If your answer is “no” and you’re still out there shopping and spending – especially if you can’t afford to – you might have a problem. You might be a “compulsive” shopper.
Good numbers on the topic are hard to come by, but a 2006 Stanford University study reports that shopping addictions impact 6% of the U.S. population, roughly 17 million people. It’s not a gender issue, either. Stanford researchers say that compulsive shopping effects men as much as it does women.
What is compulsive shopping? Mental health specialists say it’s an affliction that has people spending inappropriately, impulsively, wildly – basically out of control.
The annual holiday shopping season can be a significant trigger for compulsive shoppers. But when the calendar rolls over into January, shopping addicts can start adding up the damages, which often include high credit card bills, low bank accounts, and a major dent in their credit scores.
[Resource: Get your FREE personalized Credit Report Card.]
How do you know if you’re a compulsive shopper?
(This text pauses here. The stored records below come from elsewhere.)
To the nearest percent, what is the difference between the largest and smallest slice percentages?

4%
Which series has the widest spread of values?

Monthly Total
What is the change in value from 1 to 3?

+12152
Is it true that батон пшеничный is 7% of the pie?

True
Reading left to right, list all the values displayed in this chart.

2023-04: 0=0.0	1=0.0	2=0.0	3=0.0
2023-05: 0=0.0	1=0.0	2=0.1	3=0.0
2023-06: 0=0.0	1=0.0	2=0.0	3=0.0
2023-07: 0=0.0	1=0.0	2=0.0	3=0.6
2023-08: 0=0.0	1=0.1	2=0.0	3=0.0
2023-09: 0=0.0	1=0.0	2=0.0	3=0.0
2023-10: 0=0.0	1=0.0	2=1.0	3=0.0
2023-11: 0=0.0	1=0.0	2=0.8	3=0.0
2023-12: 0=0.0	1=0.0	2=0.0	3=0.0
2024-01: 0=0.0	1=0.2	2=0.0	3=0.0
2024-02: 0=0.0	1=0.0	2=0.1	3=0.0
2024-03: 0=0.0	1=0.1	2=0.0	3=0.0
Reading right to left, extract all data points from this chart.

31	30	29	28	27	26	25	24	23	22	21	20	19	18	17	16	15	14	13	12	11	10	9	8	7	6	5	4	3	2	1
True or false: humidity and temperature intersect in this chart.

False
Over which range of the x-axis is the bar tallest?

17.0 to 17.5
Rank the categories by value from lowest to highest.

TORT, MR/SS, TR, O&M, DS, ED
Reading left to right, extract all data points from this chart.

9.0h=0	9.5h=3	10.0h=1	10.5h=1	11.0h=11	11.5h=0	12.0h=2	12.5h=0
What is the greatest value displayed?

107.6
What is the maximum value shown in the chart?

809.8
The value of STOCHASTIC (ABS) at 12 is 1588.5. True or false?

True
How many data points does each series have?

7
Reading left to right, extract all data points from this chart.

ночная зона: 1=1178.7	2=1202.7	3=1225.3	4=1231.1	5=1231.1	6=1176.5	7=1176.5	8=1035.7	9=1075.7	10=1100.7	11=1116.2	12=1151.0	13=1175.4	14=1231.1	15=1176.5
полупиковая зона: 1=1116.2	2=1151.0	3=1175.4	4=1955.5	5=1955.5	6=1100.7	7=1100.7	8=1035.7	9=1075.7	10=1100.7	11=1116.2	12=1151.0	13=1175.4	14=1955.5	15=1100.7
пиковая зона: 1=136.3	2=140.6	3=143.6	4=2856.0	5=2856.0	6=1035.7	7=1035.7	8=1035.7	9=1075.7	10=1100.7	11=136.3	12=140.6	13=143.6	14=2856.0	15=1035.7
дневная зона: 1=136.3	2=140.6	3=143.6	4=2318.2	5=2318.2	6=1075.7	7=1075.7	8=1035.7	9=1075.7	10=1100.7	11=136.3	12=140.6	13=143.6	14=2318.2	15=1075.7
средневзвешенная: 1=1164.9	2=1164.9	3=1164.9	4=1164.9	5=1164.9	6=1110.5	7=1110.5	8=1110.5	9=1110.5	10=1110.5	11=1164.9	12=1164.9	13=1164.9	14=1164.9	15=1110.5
Answer “yes” to any of the following five questions, and you may have a problem:
- Do you hit the malls when you are angry or upset?
- Do you feel a high or a rush of adrenalin when you’re shopping?
- Have you suffered any negative financial consequences from your shopping habits?
- Are you forced to juggle, or prioritize bills after prolonged shopping bouts?
- When you go into a store intending to buy one or two items, do you wind up buying a lot more?
If you answered, “yes” to three of these questions, it’s worthwhile to adopt a course of action. Start by putting away the credit cards and using only cash or debit cards when you shop. When you do have to go out and buy goods, make a list and stick to it. Talk to a good therapist if you can’t break the habit – hashing out the issue with a trained professional can make a big difference.
Compulsive shopping can do a great deal of damage to your psyche – and to your financial life. Take some action steps and nip that shopping problem in the bud.